На пороге Галактики - Юрий Леляков
Шрифт:
Интервал:
Закладка:
— Думаешь, идея была такая: завлечь вроде бы юмором — и под это внушить ощущение собственной греховности и порочности? — переспросил Ареев. — А что, может быть… Тем более, я всё думал: почему эти сектанты так истерично преданы своим предводителям, лезут к людям в душу с идеей какого-то их превосходства и непогрешимости? А так — конечно, если их подобным образов убедили, что они — скоты, а он — святой… Но могло быть и ещё иначе! — вдруг сообразил Ареев. — Он даже не планировал никаких видений — всё и должно было остаться на подсознательном уровне! Уже само подсознание каждого из нас — перевело в зримые образы, в гротесковую символику сновидений идеи, что он пытался нам внушить! А так, конечно, предпочёл бы не вести дискуссию, не строить ответные видения — вложить что-то именно в парализованное, беспомощное подсознание! Но — что и зачем? Что… декан ни во что не ставит Хельмута как учёного; я — не способен пойти на какие-то жертвы или ограничения; ты — унизительно беден, и тебе остаётся только с завистью смотреть на богатые прилавки; Сергей — беспомощен перед каким-то политическим злом; а Альберт — должен помнить, что его будущих пациентов уже ждут с лопатами и гробом? И всё — только чтобы создать чувство смятения, неуверенности, внутренний разлад — и привязать к себе как духовное опоре? И неважно даже — на какие ошибки толкнёт такое ложное подсознательное убеждение, как изменит жизнь?

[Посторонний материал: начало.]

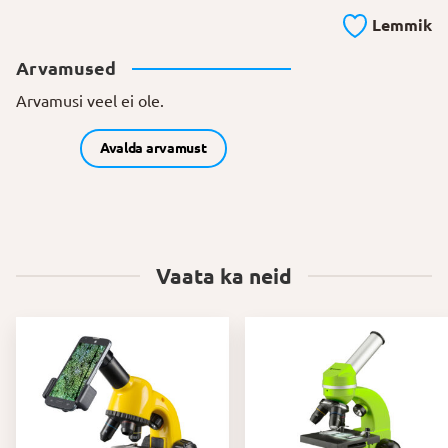
Lemmik
Arvamused
Arvamusi veel ei ole.
Avalda arvamust
Vaata ka neid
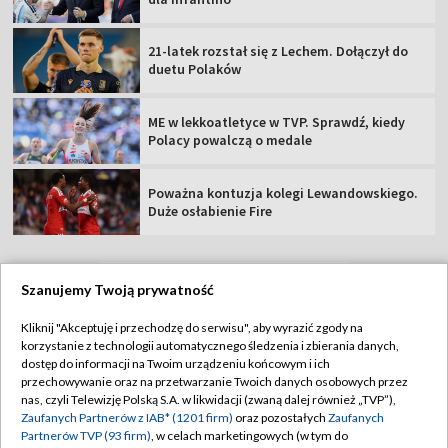
21-latek rozstał się z Lechem. Dołączył do
duetu Polaków
ME w lekkoatletyce w TVP. Sprawdź, kiedy
Polacy powalczą o medale
Poważna kontuzja kolegi Lewandowskiego.
Duże osłabienie Fire
Szanujemy Twoją prywatność
TVP
Kliknij "Akceptuję i przechodzę do serwisu", aby wyrazić zgody na
korzystanie z technologii automatycznego śledzenia i zbierania danych,
Abonament TVP
Regulamin TVP
dostęp do informacji na Twoim urządzeniu końcowym i ich
Polityka prywatności
Sklep TVP
przechowywanie oraz na przetwarzanie Twoich danych osobowych przez
nas, czyli Telewizję Polską S.A. w likwidacji (zwaną dalej również „TVP”),
Biuro Reklamy
Moje zgody
Zaufanych Partnerów z IAB* (1201 firm)
oraz pozostałych
Zaufanych
Partnerów TVP (93 firm)
, w celach marketingowych (w tym do
Oferta Handlowa
Biuro reklamy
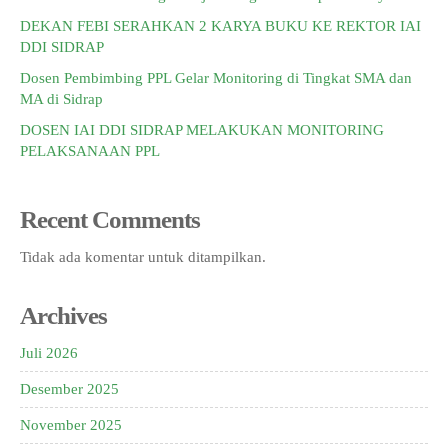
DEKAN FEBI SERAHKAN 2 KARYA BUKU KE REKTOR IAI
DDI SIDRAP
Dosen Pembimbing PPL Gelar Monitoring di Tingkat SMA dan
MA di Sidrap
DOSEN IAI DDI SIDRAP MELAKUKAN MONITORING
PELAKSANAAN PPL
Recent Comments
Tidak ada komentar untuk ditampilkan.
Archives
Juli 2026
Desember 2025
November 2025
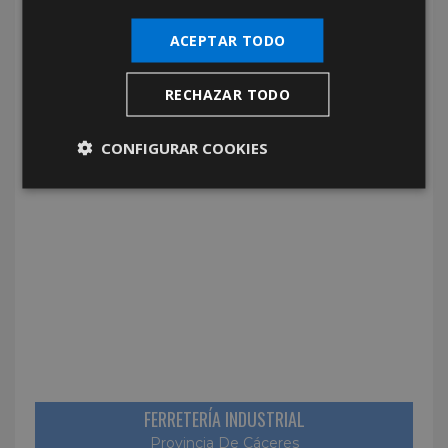
ACEPTAR TODO
RECHAZAR TODO
FERRETERIA DOMÉSTICA
Provincia De Alicante
CONFIGURAR COOKIES
FERRETERÍA INDUSTRIAL
Provincia De Cáceres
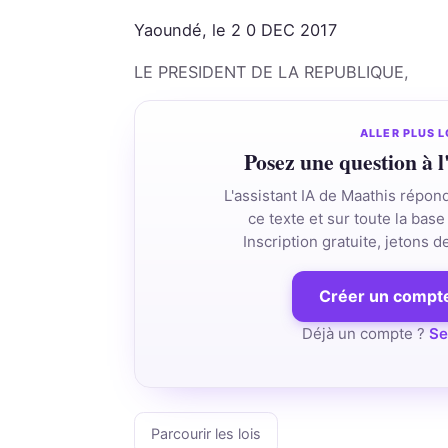
Yaoundé, le 2 0 DEC 2017
LE PRESIDENT DE LA REPUBLIQUE,
ALLER PLUS L
Posez une question à l
L'assistant IA de Maathis répon
ce texte et sur toute la base 
Inscription gratuite, jetons 
Créer un compte
Déjà un compte ?
Se
Parcourir les lois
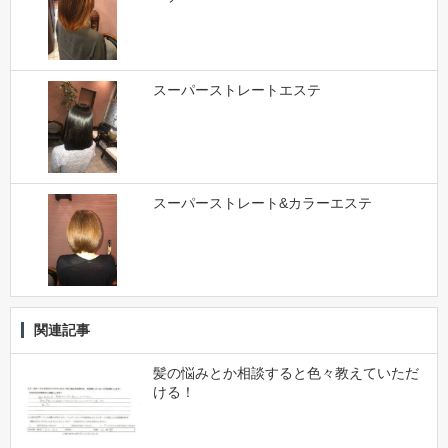
スーパーストレートエステ
スーパーストレート&カラーエステ
関連記事
髪の悩みとか相談すると色々教えていただ
ける！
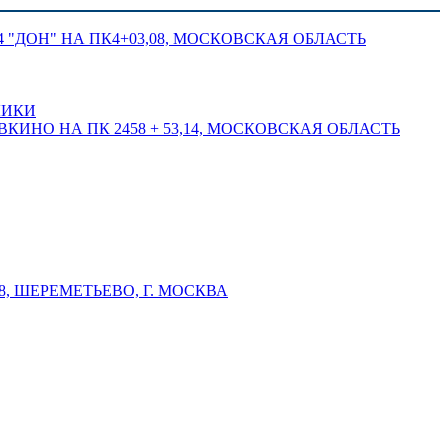
 "ДОН" НА ПК4+03,08, МОСКОВСКАЯ ОБЛАСТЬ
ЛИКИ
КИНО НА ПК 2458 + 53,14, МОСКОВСКАЯ ОБЛАСТЬ
 ШЕРЕМЕТЬЕВО, Г. МОСКВА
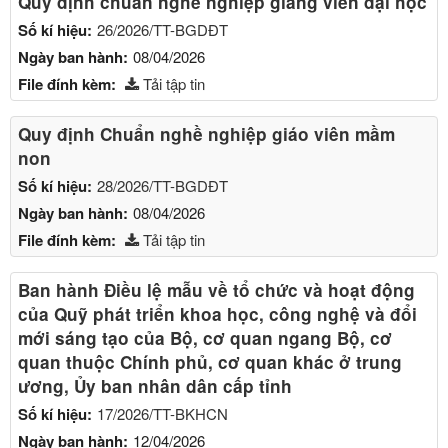
Quy định chuẩn nghề nghiệp giảng viên đại học
Số kí hiệu:
26/2026/TT-BGDĐT
Ngày ban hành:
08/04/2026
File đính kèm:
Tải tập tin
Quy định Chuẩn nghề nghiệp giáo viên mầm
non
Số kí hiệu:
28/2026/TT-BGDĐT
Ngày ban hành:
08/04/2026
File đính kèm:
Tải tập tin
Ban hành Điều lệ mẫu về tổ chức và hoạt động
của Quỹ phát triển khoa học, công nghệ và đổi
mới sáng tạo của Bộ, cơ quan ngang Bộ, cơ
quan thuộc Chính phủ, cơ quan khác ở trung
ương, Ủy ban nhân dân cấp tỉnh
Số kí hiệu:
17/2026/TT-BKHCN
Ngày ban hành:
12/04/2026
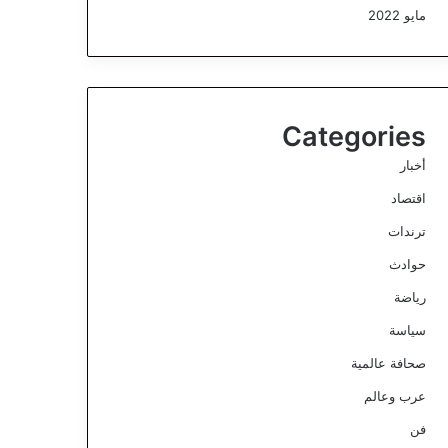
مايو 2022
Categories
أخبار
اقتصاد
ترندات
حوادث
رياضة
سياسة
صحافة عالمية
عرب وعالم
فن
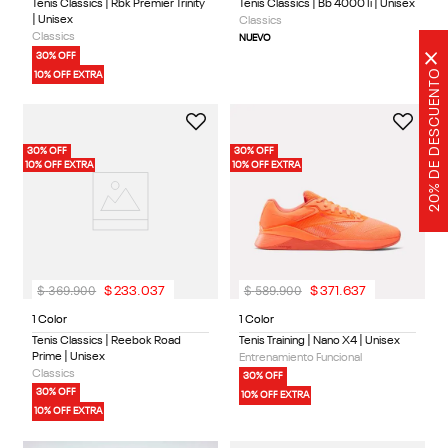
Tenis Classics | Rbk Premier Trinity
Tenis Classics | Bb 4000 Ii | Unisex
| Unisex
Classics
Classics
NUEVO
×
30% OFF
20% DE DESCUENTO
10% OFF EXTRA
30% OFF
30% OFF
10% OFF EXTRA
10% OFF EXTRA
$
369
.
900
$
589
.
900
$
233
.
037
$
371
.
637
1 Color
1 Color
Tenis Classics | Reebok Road
Tenis Training | Nano X4 | Unisex
Prime | Unisex
Entrenamiento Funcional
Classics
30% OFF
30% OFF
10% OFF EXTRA
10% OFF EXTRA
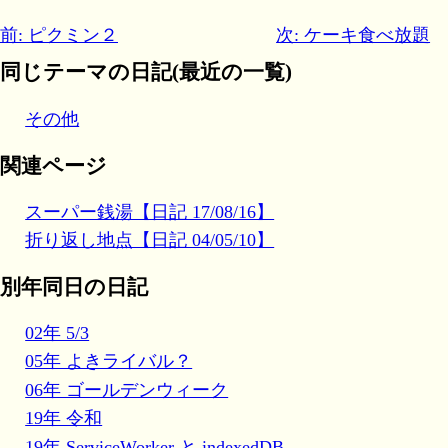
前: ピクミン２
次: ケーキ食べ放題
同じテーマの日記(最近の一覧)
その他
関連ページ
スーパー銭湯【日記 17/08/16】
折り返し地点【日記 04/05/10】
別年同日の日記
02年 5/3
05年 よきライバル？
06年 ゴールデンウィーク
19年 令和
19年 ServiceWorker と indexedDB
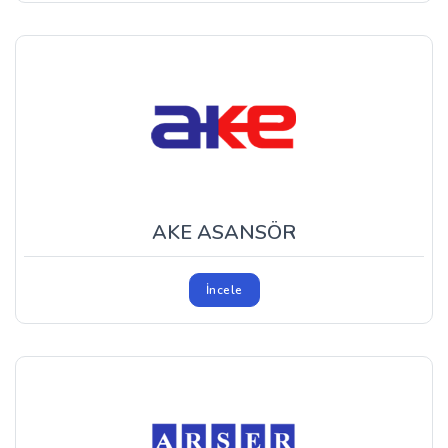
AKE ASANSÖR
İncele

— Хотя сам — тоже обыкновенный человек… — ответил Мерционов. — Да, и наверно — знаете что ещё делает? Кто ему чем-то не нравится — тому прямо говорит: ну и иди обратно в свою школу, свой вуз, свою денежную экономику с магазинами и базарами, выбрось свою одежду — и тому подобное! И подсознание человека под гипнозом — всё буквально воспринимает!

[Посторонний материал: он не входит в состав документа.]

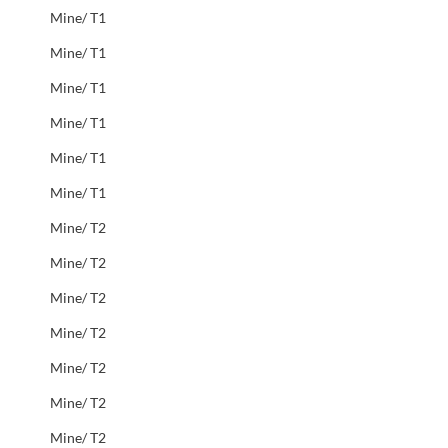
Mine/ T1
Mine/ T1
Mine/ T1
Mine/ T1
Mine/ T1
Mine/ T1
Mine/ T2
Mine/ T2
Mine/ T2
Mine/ T2
Mine/ T2
Mine/ T2
Mine/ T2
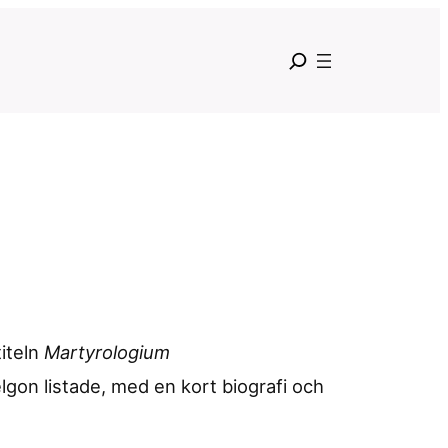
titeln
Martyrologium
lgon listade, med en kort biografi och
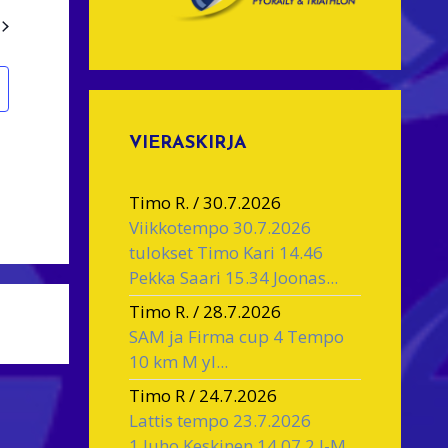
N
a
v
g
VIERASKIRJA
a
t
Timo R.
/
30.7.2026
Viikkotempo 30.7.2026
o
tulokset Timo Kari 14.46
n
Pekka Saari 15.34 Joonas...
Timo R.
/
28.7.2026
SAM ja Firma cup 4 Tempo
10 km M yl...
Timo R
/
24.7.2026
Lattis tempo 23.7.2026
1.Juho Keskinen 14.07 2.J-M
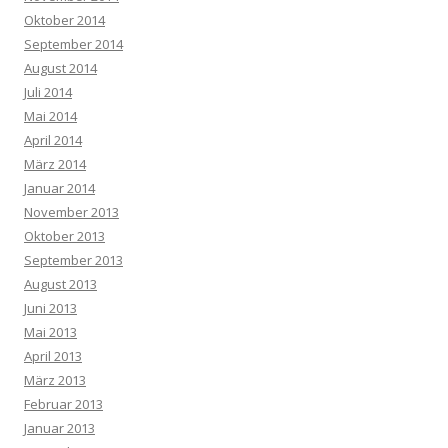
Oktober 2014
September 2014
August 2014
Juli 2014
Mai 2014
April 2014
März 2014
Januar 2014
November 2013
Oktober 2013
September 2013
August 2013
Juni 2013
Mai 2013
April 2013
März 2013
Februar 2013
Januar 2013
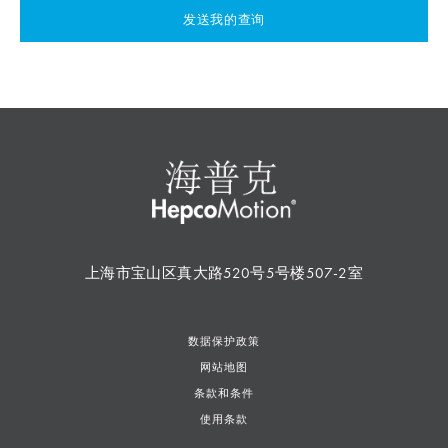
发送我的查询
上海市宝山区真大路520号5号楼507-2室
数据保护政策
网站地图
条款和条件
使用条款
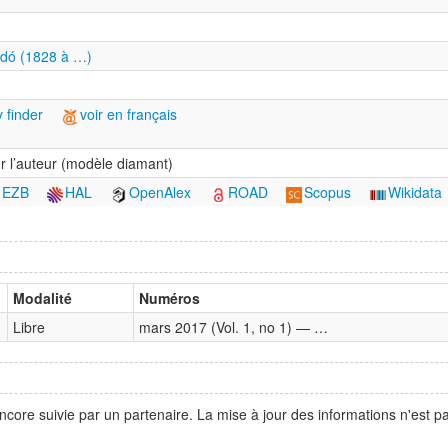
adó (1828 à …)
 finder
voir en français
r l’auteur (modèle diamant)
EZB
HAL
OpenAlex
ROAD
Scopus
Wikidata
Modalité
Numéros
Libre
mars 2017 (Vol. 1, no 1) — …
ncore suivie par un partenaire. La mise à jour des informations n'est 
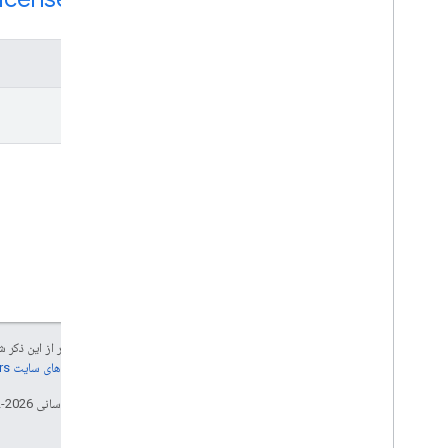
روش‌ها
get
جز در مواردی که غیر از این ذک
جزئیات، به
خطمشی‌های سایت Google Developers‏
تاریخ آخرین به‌روزرسانی 2026-02-03 به‌وقت ساعت هماهنگ جهانی.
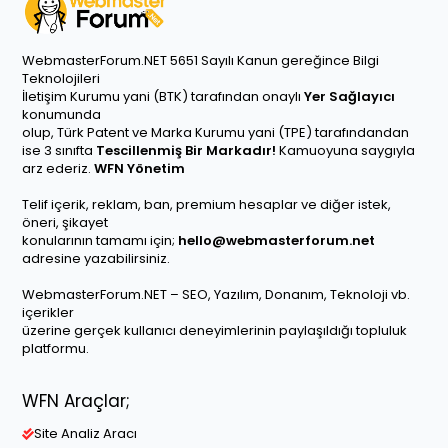
WebmasterForum.NET 5651 Sayılı Kanun gereğince Bilgi
Teknolojileri
İletişim Kurumu yani (BTK) tarafından onaylı
Yer Sağlayıcı
konumunda
olup, Türk Patent ve Marka Kurumu yani (TPE) tarafındandan
ise 3 sınıfta
Tescillenmiş Bir Markadır!
Kamuoyuna saygıyla
arz ederiz.
WFN Yönetim
Telif içerik, reklam, ban, premium hesaplar ve diğer istek,
öneri, şikayet
konularının tamamı için;
hello@webmasterforum.net
adresine yazabilirsiniz.
WebmasterForum.NET – SEO, Yazılım, Donanım, Teknoloji vb.
içerikler
üzerine gerçek kullanıcı deneyimlerinin paylaşıldığı topluluk
platformu.
WFN Araçlar;
Site Analiz Aracı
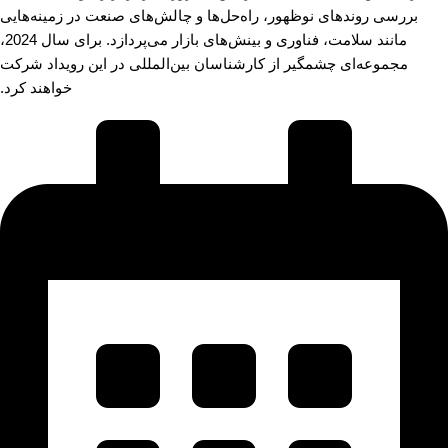
بررسی روندهای نوظهور، راه‌حل‌ها و چالش‌های صنعت در زمینه‌هایی
مانند سلامت، فناوری و بینش‌های بازار می‌پردازد. برای سال 2024،
مجموعه‌ای چشمگیر از کارشناسان بین‌المللی در این رویداد شرکت
خواهند کرد.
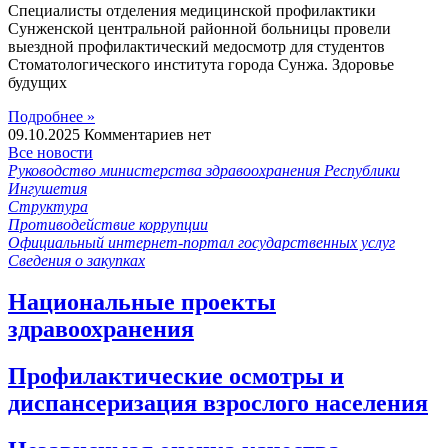
Специалисты отделения медицинской профилактики
Сунженской центральной районной больницы провели
выездной профилактический медосмотр для студентов
Стоматологического института города Сунжа. Здоровье
будущих
Подробнее »
09.10.2025
Комментариев нет
Все новости
Руководство министерства здравоохранения Республики
Ингушетия
Структура
Противодействие коррупции
Официальный интернет-портал государственных услуг
Сведения о закупках
Национальные проекты
здравоохранения
Профилактические осмотры и
диспансеризация взрослого населения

— Точно… А в моём случае, наверно: попробуй уехать на каком-то поезде от себя и своих проблем! — догадался Ареев. — И даже не представляет, как тут срабатывают подобные метафоры…
— Вот именно… И ничего тут, по сути, «аномального», — добавил Мерционов. — Даже — на уровне какой-то западной фантастики про драконов и рыцарей… Просто — как в душу плюнули, оставили грязный cлeд…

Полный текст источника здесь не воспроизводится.